From the January 10-16, 2002 issue of the North Bay Bohemian.

© Metro Publishing Inc.

‘Speed-the-Plow’

Mad about Mamet

Fine cast distinguishes AT’s ‘Speed-the-Plow’

By Patrick Sullivan

Ever wonder why Hollywood churns out so many crappy movies? David Mamet knows the answer, and in Speed-the-Plow, which kicks off a Mamet festival at Actors Theatre, he reveals all. Sort of.

Mamet ought to have plenty of insight on this subject. After all, while he made his bones in the theater with landmark dramatic works such as Glengarry Glen Ross, he scored the big bucks by writing screenplays for films ranging from The Postman Always Rings Twice and State and Main to Hannibal and Heist.

In Speed-the-Plow, Mamet gives us all of Tinseltown compressed into one room: the new office of Bobby Gould, the freshly minted head of production at a big film studio. The promotion has put Bobby (played by Joe Winkler) in a position of power, but he’s been around long enough to know that it also makes him a target.
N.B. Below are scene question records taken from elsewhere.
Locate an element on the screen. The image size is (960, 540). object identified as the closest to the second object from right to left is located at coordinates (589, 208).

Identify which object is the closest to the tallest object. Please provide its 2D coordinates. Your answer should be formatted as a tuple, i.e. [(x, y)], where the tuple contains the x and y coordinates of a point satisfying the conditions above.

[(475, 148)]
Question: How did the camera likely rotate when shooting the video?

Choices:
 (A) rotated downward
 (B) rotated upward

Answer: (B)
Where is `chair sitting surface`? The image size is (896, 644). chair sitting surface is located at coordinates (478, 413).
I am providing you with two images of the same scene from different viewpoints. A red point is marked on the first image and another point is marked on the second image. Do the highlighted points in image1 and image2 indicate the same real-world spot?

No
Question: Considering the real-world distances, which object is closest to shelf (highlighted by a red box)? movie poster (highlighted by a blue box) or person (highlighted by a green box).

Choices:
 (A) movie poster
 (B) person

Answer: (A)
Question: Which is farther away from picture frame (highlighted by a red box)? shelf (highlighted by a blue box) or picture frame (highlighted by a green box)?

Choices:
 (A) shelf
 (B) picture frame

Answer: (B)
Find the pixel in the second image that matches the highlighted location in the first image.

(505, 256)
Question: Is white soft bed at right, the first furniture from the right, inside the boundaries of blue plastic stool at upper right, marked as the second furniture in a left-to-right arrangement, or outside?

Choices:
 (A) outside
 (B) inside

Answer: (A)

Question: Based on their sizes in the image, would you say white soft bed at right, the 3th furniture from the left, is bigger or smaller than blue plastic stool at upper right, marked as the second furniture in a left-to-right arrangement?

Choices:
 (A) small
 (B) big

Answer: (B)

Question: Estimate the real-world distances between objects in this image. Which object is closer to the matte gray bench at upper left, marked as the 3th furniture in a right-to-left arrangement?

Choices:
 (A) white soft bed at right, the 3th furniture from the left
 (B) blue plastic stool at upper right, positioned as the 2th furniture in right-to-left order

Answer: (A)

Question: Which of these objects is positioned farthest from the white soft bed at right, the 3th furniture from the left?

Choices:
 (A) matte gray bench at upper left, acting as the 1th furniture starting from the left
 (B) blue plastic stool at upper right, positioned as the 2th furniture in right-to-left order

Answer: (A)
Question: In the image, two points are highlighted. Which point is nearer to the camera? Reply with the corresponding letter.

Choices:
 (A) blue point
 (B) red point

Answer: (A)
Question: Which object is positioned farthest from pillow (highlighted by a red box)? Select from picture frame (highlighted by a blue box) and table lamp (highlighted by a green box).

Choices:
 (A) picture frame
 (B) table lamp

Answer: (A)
And sure enough, before you can say “I’m ready for my close up, Mr. DeMille,” Bobby finds himself at the center of a peculiar battle of wills between two of his underlings.

Think back to those old Heathcliff cartoons, where an angel and a devil whisper conflicting advice into the titular feline’s ear. Bobby’s shoulders are just as crowded. On his right, pitchfork gripped firmly in a hammy fist, sits the production boss’ right-hand man, a hard-charging Hollywood insider named Charlie Fox (Robert Conard). Wearing the angel costume is Bobby’s idealistic new secretary, an attractive young temp named Karen (Heather Siglin).

The fight is over which script the studio will next produce. Charlie wants to make “great big jolly shitloads of money” with a prison movie featuring action superstar Dougie Brown. Karen, who appeals to both Bobby’s conscience and his eye for beauty, wants to save the world with The Bridge, a script by a highbrow novelist that would, as she says, “teach people they don’t need to be afraid.”

The AT production of this morality play offers an excellent cast. Winkler and Conard are big, very physical guys with hugely expressive faces and voices–perfect for a Mamet play. Both actors also have a flair for the kind of macho comic dialogue that pervades Speed-the-Plow. Pondering how Bobby should decorate his new office, Charlie offers this advice: “Why don’t you paint it with broken capillaries, decorate it like the inside of your nose?”

Heather Siglin brings the necessary physical beauty to the play, but unlike actresses sometimes chosen for this part, she also achieves the potent mix of intelligence and naiveté crucial to making her appeal to the cynical Bobby believable. Confronted by her sincerity and simple questions (“Why must it all be garbage?”), the two men are often reduced to babble. And Siglin even manages to make a halfway compelling case for the quality of the play her character has chosen to champion–which is no easy task.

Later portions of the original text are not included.